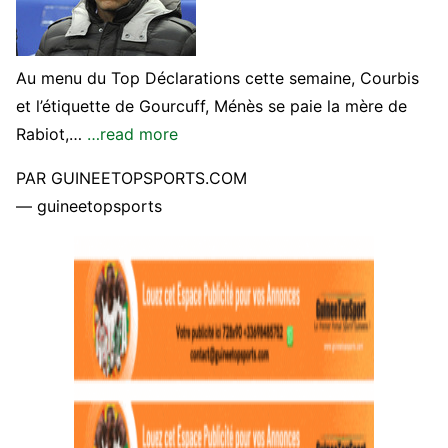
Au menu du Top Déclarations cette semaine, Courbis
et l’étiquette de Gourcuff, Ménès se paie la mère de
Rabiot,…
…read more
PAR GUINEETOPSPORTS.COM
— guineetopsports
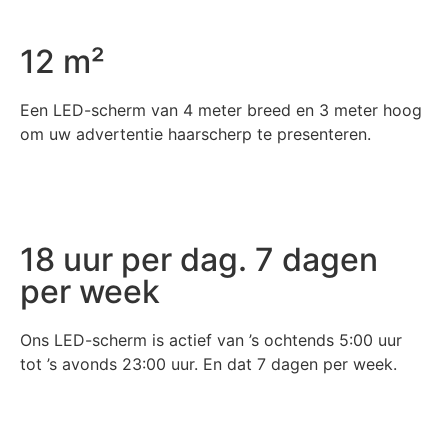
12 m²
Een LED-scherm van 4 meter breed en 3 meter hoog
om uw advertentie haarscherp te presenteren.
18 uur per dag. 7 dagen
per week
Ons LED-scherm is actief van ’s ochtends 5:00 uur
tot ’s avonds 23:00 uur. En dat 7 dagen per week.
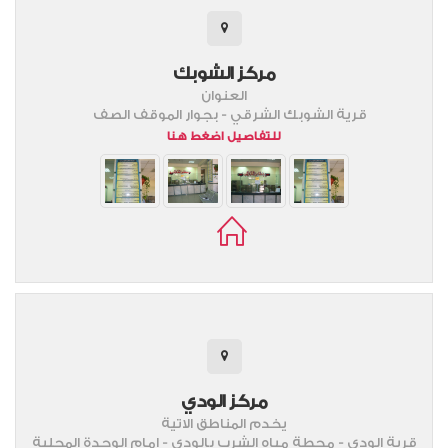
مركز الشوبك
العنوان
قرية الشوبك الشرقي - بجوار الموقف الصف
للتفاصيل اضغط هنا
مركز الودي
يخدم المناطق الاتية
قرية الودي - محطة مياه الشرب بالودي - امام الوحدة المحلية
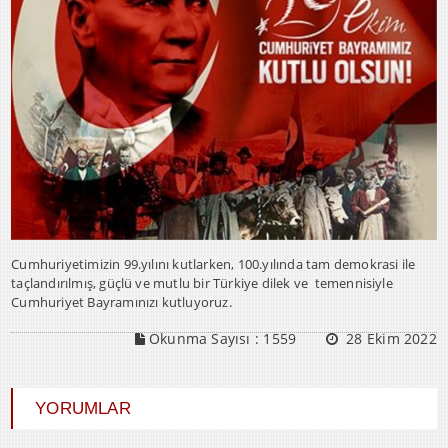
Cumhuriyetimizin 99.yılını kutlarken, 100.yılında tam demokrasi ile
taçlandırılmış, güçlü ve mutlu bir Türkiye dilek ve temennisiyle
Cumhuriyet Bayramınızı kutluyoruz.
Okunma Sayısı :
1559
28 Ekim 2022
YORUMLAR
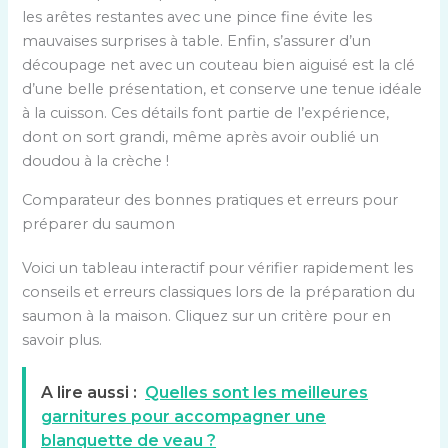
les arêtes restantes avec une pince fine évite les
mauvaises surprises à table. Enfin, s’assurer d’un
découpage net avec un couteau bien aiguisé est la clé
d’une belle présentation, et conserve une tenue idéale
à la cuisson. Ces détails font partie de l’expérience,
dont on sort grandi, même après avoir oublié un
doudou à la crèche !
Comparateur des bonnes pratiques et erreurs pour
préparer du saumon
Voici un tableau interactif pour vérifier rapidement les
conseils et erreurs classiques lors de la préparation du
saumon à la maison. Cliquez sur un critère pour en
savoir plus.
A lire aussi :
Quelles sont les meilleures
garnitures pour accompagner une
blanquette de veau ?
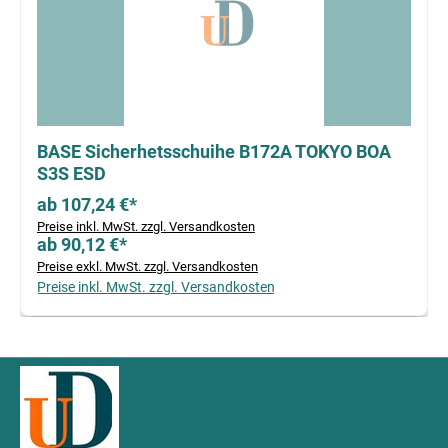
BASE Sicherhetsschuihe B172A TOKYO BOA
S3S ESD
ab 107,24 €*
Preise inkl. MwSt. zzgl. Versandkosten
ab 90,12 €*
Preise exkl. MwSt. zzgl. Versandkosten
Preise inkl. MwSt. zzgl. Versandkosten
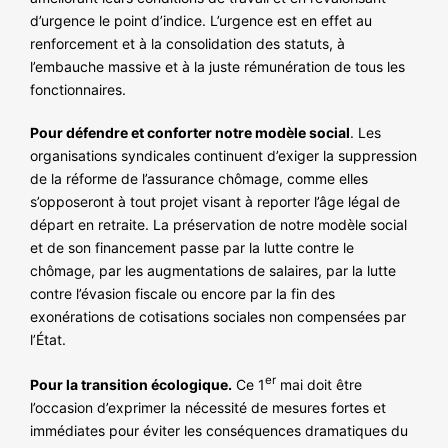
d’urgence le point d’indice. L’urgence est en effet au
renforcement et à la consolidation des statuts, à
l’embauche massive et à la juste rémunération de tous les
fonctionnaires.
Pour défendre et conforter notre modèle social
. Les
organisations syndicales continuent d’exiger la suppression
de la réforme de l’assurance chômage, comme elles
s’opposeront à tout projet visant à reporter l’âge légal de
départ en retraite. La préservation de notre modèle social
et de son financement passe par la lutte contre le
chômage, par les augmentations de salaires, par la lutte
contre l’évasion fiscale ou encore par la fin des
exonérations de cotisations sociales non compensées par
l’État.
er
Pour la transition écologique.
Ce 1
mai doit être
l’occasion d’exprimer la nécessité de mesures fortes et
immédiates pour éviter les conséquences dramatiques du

Exercise –
Pull every line holding "lutte" out of the records.

Problem solution –
et de son financement passe par la lutte contre le
chômage, par les augmentations de salaires, par la lutte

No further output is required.